SOSS

This chapter describes the system-of-systems synthesizer (SOSS), a tool which provides protocol translation between different subsystems. Such composite systems can be called The ROS-SOSS. To see the current implementation status, see the SOSS repository.

Motivation and Introduction

The ecosystem of different message passing systems is vast and diverse. Without any one single system that is unanimously considered the best for all applications, we are left to consider how we can tie together disparate message passing systems to bridge the gap between the different kinds of applications that all play a critical role in a modern, intelligent robotics solution. The best protocols to use for inter-robot communication might not be the best for remote operator communication or for end-user communication.

This creates a scalability problem. If there are N different message passing frameworks being used in a robot deployment with M different message types being passed between them, then manually creating inter-compatibility bridges between them could become an O(MN^2) complexity problem. This motivates us to use a highly modular, user-friendly integration system that allows the interoperability to be as automatic as possible for as many different message-passing frameworks as we can tie together. The O(MN^2) problem can be reduced to O(N) complexity, where a plugin is written for each N framework, and all M message types are automatically converted between their N different representations.

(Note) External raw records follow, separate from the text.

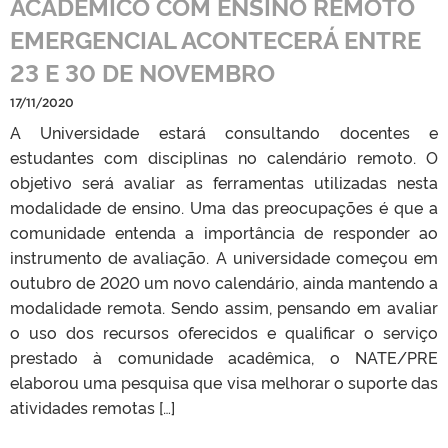
ACADÊMICO COM ENSINO REMOTO
EMERGENCIAL ACONTECERÁ ENTRE
23 E 30 DE NOVEMBRO
17/11/2020
A Universidade estará consultando docentes e
estudantes com disciplinas no calendário remoto. O
objetivo será avaliar as ferramentas utilizadas nesta
modalidade de ensino. Uma das preocupações é que a
comunidade entenda a importância de responder ao
instrumento de avaliação. A universidade começou em
outubro de 2020 um novo calendário, ainda mantendo a
modalidade remota. Sendo assim, pensando em avaliar
o uso dos recursos oferecidos e qualificar o serviço
prestado à comunidade acadêmica, o NATE/PRE
elaborou uma pesquisa que visa melhorar o suporte das
atividades remotas […]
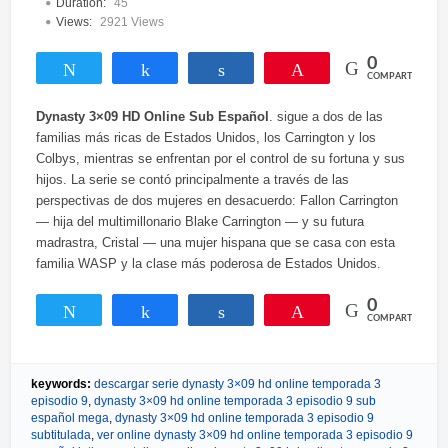
Duration:
45
Views:
2921 Views
0
Twittear
Compartir
Compartir
Pin
COMPARTIR
Dynasty 3×09 HD Online Sub Español
. sigue a dos de las
familias más ricas de Estados Unidos, los Carrington y los
Colbys, mientras se enfrentan por el control de su fortuna y sus
hijos. La serie se contó principalmente a través de las
perspectivas de dos mujeres en desacuerdo: Fallon Carrington
— hija del multimillonario Blake Carrington — y su futura
madrastra, Cristal — una mujer hispana que se casa con esta
familia WASP y la clase más poderosa de Estados Unidos.
0
Twittear
Compartir
Compartir
Pin
COMPARTIR
keywords:
descargar serie dynasty 3×09 hd online temporada 3
episodio 9
,
dynasty 3×09 hd online temporada 3 episodio 9 sub
español mega
,
dynasty 3×09 hd online temporada 3 episodio 9
subtitulada
,
ver online dynasty 3×09 hd online temporada 3 episodio 9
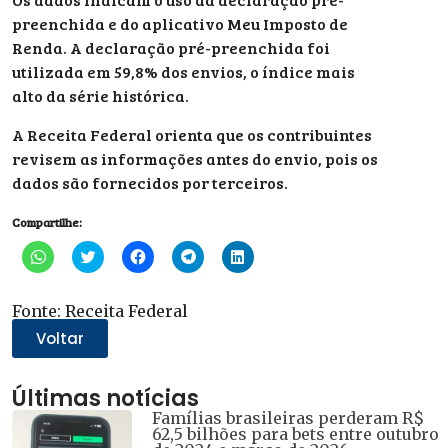
preenchida e do aplicativo Meu Imposto de
Renda. A declaração pré-preenchida foi
utilizada em 59,8% dos envios, o índice mais
alto da série histórica.
A Receita Federal orienta que os contribuintes
revisem as informações antes do envio, pois os
dados são fornecidos por terceiros.
Compartilhe:
Clique
Clique
Clique
Clique
Clique
para
para
para
para
para
compartilhar
compartilhar
compartilhar
compartilhar
compartilhar
no
no
no
no
no
WhatsApp(abre
Twitter(abre
Facebook(abre
Telegram(abre
LinkedIn(abre
Fonte: Receita Federal
em
em
em
em
em
nova
nova
nova
nova
nova
Voltar
janela)
janela)
janela)
janela)
janela)
Últimas notícias
Famílias brasileiras perderam R$
62,5 bilhões para bets entre outubro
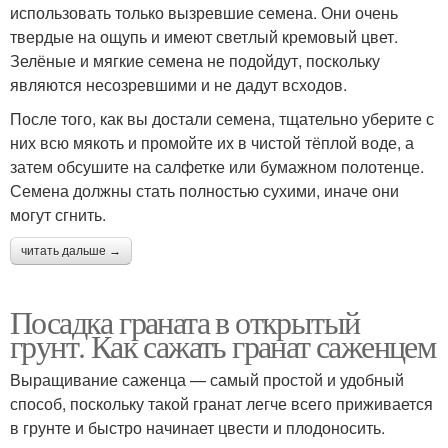
использовать только вызревшие семена. Они очень
твердые на ощупь и имеют светлый кремовый цвет.
Зелёные и мягкие семена не подойдут, поскольку
являются несозревшими и не дадут всходов.
После того, как вы достали семена, тщательно уберите с
них всю мякоть и промойте их в чистой тёплой воде, а
затем обсушите на салфетке или бумажном полотенце.
Семена должны стать полностью сухими, иначе они
могут сгнить.
читать дальше →
Посадка граната в открытый
грунт. Как сажать гранат саженцем
Выращивание саженца — самый простой и удобный
способ, поскольку такой гранат легче всего приживается
в грунте и быстро начинает цвести и плодоносить.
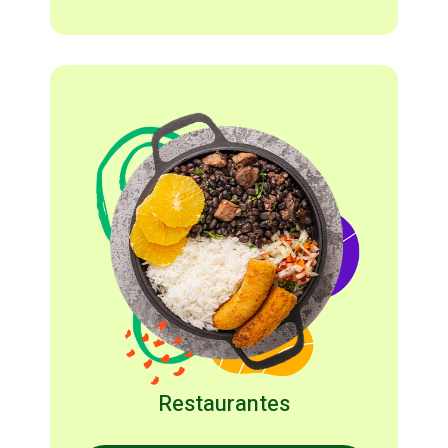
Restaurantes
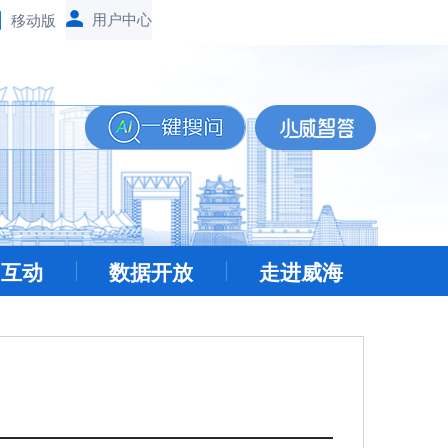
移动版
民互动
数据开放
走进威海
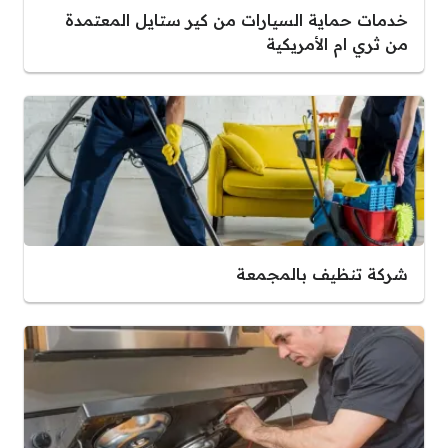
خدمات حماية السيارات من كير ستايل المعتمدة
من ثري ام الأمريكية
شركة تنظيف بالمجمعة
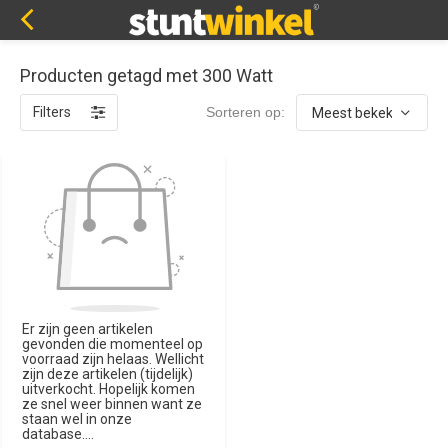
Producten getagd met 300 Watt
Filters
Sorteren op:
Er zijn geen artikelen
gevonden die momenteel op
voorraad zijn helaas. Wellicht
zijn deze artikelen (tijdelijk)
uitverkocht. Hopelijk komen
ze snel weer binnen want ze
staan wel in onze
database....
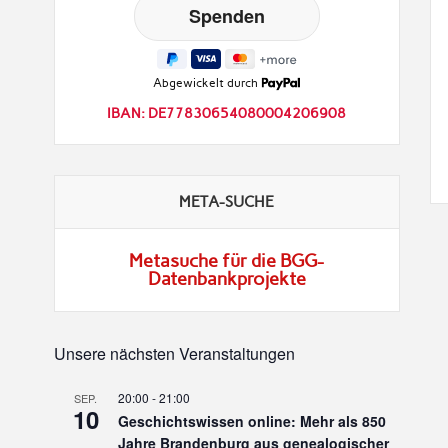
Abgewickelt durch
IBAN: DE77830654080004206908
META-SUCHE
Metasuche für die BGG-
Datenbankprojekte
Unsere nächsten Veranstaltungen
20:00
-
21:00
SEP.
10
Geschichtswissen online: Mehr als 850
Jahre Brandenburg aus genealogischer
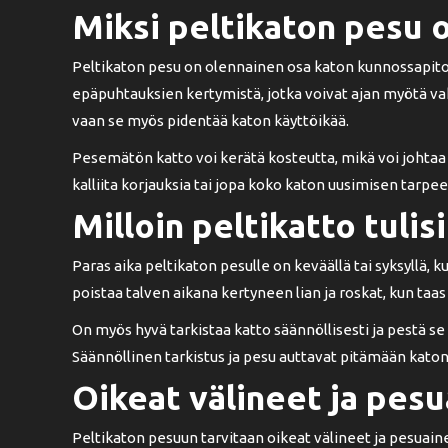
Miksi peltikaton pesu 
Peltikaton pesu on olennainen osa katon kunnossapito
epäpuhtauksien kertymistä, jotka voivat ajan myötä va
vaan se myös pidentää katon käyttöikää.
Pesemätön katto voi kerätä kosteutta, mikä voi johtaa 
kalliita korjauksia tai jopa koko katon uusimisen tarpe
Milloin peltikatto tulis
Paras aika peltikaton pesulle on keväällä tai syksyllä, 
poistaa talven aikana kertyneen lian ja roskat, kun taas
On myös hyvä tarkistaa katto säännöllisesti ja pestä se
Säännöllinen tarkistus ja pesu auttavat pitämään kato
Oikeat välineet ja pes
Peltikaton pesuun tarvitaan oikeat välineet ja pesuain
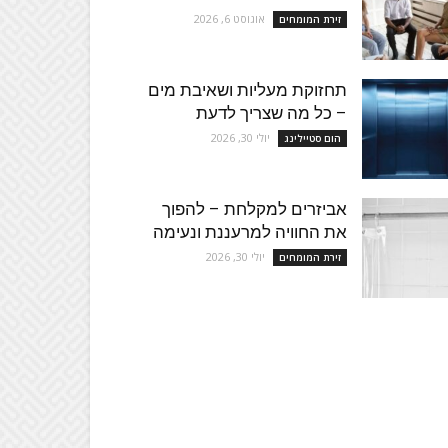
אוגוסט 6, 2026
זירת המומחים
תחזוקת מעליות ושאיבת מים
– כל מה שצריך לדעת
יולי 30, 2026
הום סטיילינג
אביזרים למקלחת – להפוך
את החוויה למרעננת ונעימה
יולי 30, 2026
זירת המומחים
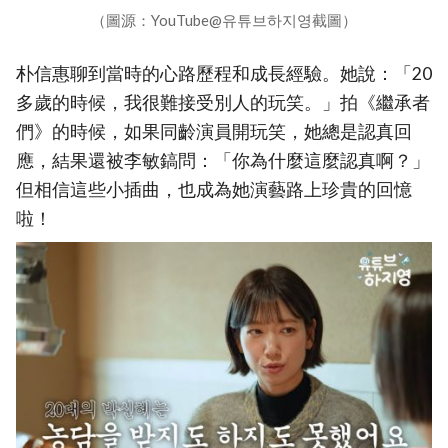
（圖源：YouTube@유튜브하지영截圖）
朴信惠聊到當時的心路歷程和成長經驗。她說：「20
多歲的時候，我很難接受別人的玩笑。」拍《繼承者
們》的時候，如果同齡演員開玩笑，她總是認真回
應，結果還被李敏鎬問：「你為什麼這麼認真啊？」
但相信這些小插曲，也成為她演藝路上珍貴的回憶
啦！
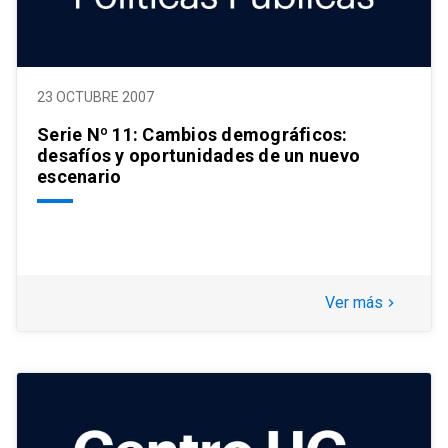
23 OCTUBRE 2007
Serie Nº 11: Cambios demográficos:
desafíos y oportunidades de un nuevo
escenario
Ver más
keyboard_arrow_right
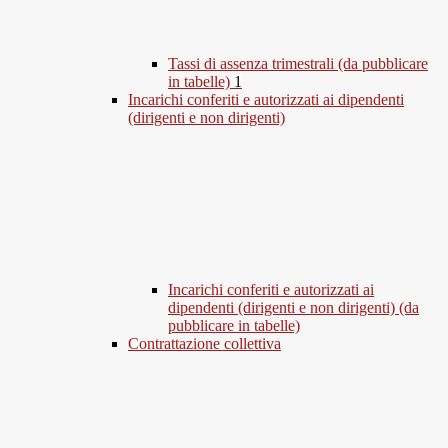
Tassi di assenza trimestrali (da pubblicare
in tabelle)
1
Incarichi conferiti e autorizzati ai dipendenti
(dirigenti e non dirigenti)
Incarichi conferiti e autorizzati ai
dipendenti (dirigenti e non dirigenti) (da
pubblicare in tabelle)
Contrattazione collettiva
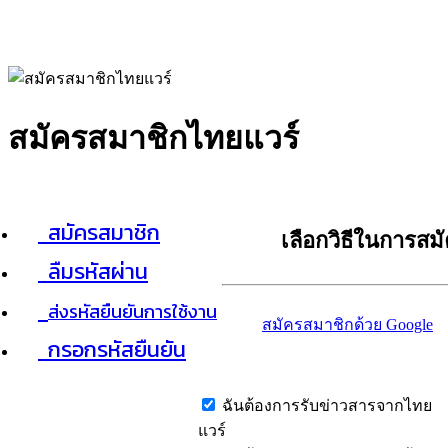
สมัครสมาชิกไทยแวร์
สมัครสมาชิก
เลือกวิธีในการสม
ลืมรหัสผ่าน
ส่งรหัสยืนยันการใช้งาน
สมัครสมาชิกด้วย Google
กรอกรหัสยืนยัน
ฉันต้องการรับข่าวสารจากไทย
แวร์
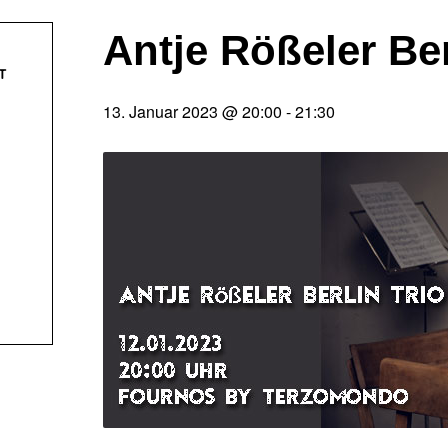
Antje Rößeler Ber
T
13. Januar 2023 @ 20:00
-
21:30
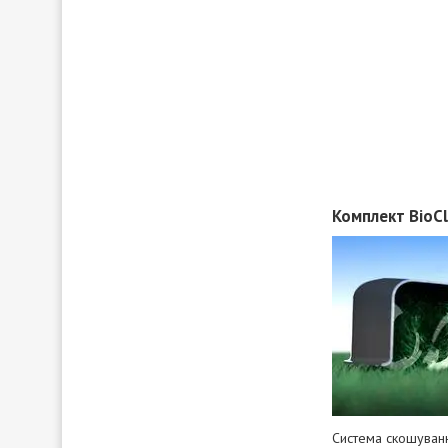
Комплект BioC
Система скошуванн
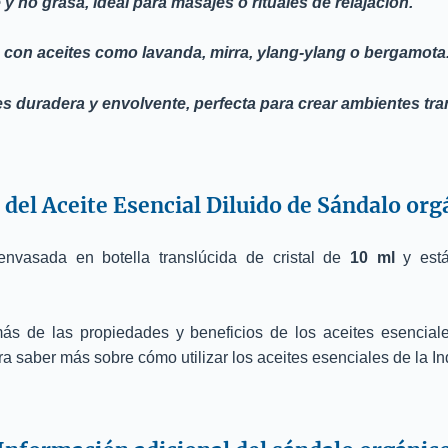
y no grasa, ideal para masajes o rituales de relajación.
con aceites como lavanda, mirra, ylang-ylang o bergamota
es duradera y envolvente, perfecta para crear ambientes tra
del Aceite Esencial Diluido de Sándalo org
envasada en botella translúcida de cristal de
10 ml
y está
ás de las propiedades y beneficios de los aceites esencia
a saber más sobre cómo utilizar los aceites esenciales de la In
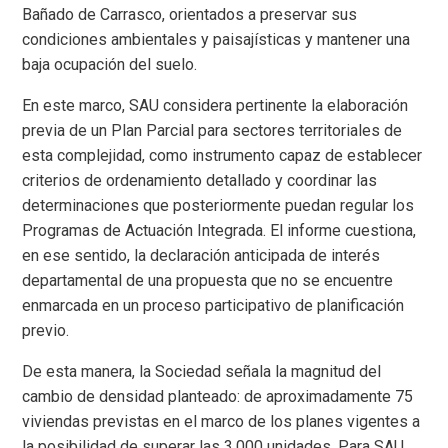
Bañado de Carrasco, orientados a preservar sus
condiciones ambientales y paisajísticas y mantener una
baja ocupación del suelo.
En este marco, SAU considera pertinente la elaboración
previa de un Plan Parcial para sectores territoriales de
esta complejidad, como instrumento capaz de establecer
criterios de ordenamiento detallado y coordinar las
determinaciones que posteriormente puedan regular los
Programas de Actuación Integrada. El informe cuestiona,
en ese sentido, la declaración anticipada de interés
departamental de una propuesta que no se encuentre
enmarcada en un proceso participativo de planificación
previo.
De esta manera, la Sociedad señala la magnitud del
cambio de densidad planteado: de aproximadamente 75
viviendas previstas en el marco de los planes vigentes a
la posibilidad de superar las 3.000 unidades. Para SAU,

The integration service we use for this is called System-of-Systems Synthesizer, or SOSS. The base SOSS package is simply some abstract interfaces defined in a C++ library, along with a single soss application. Each different message-passing system will have its own plugin library, e.g. DDS-SOSS, Websocket-SOSS, ROS-SOSS, that implements the abstract interfaces of the base SOSS. When you run the soss application, you provide a single configuration file that describes how you want your different message-passing systems to bridge with each other. The soss application can then find plugins that meet the requirements of your configuration file and load those plugins as it starts up. When messages start to move within each message-passing system, the soss application will grab, translate, and push the messages across the different system boundaries according to the configuration file that was given to it. Any number of soss instances can be run at once, but they will run independently of each other, so it is important to make sure that their configurations do not overlap.

The base SOSS package also provides some CMake tools to help with auto-generating message definitions for message-passing systems that require static message definitions at compile-time. For message-passing systems with dynamic message types, the plugin can automatically take care of the translation at runtime, so auto-generation is unnecessary.

For a deeper look at how to use SOSS, we recommend reading the documentation provided by eProsima.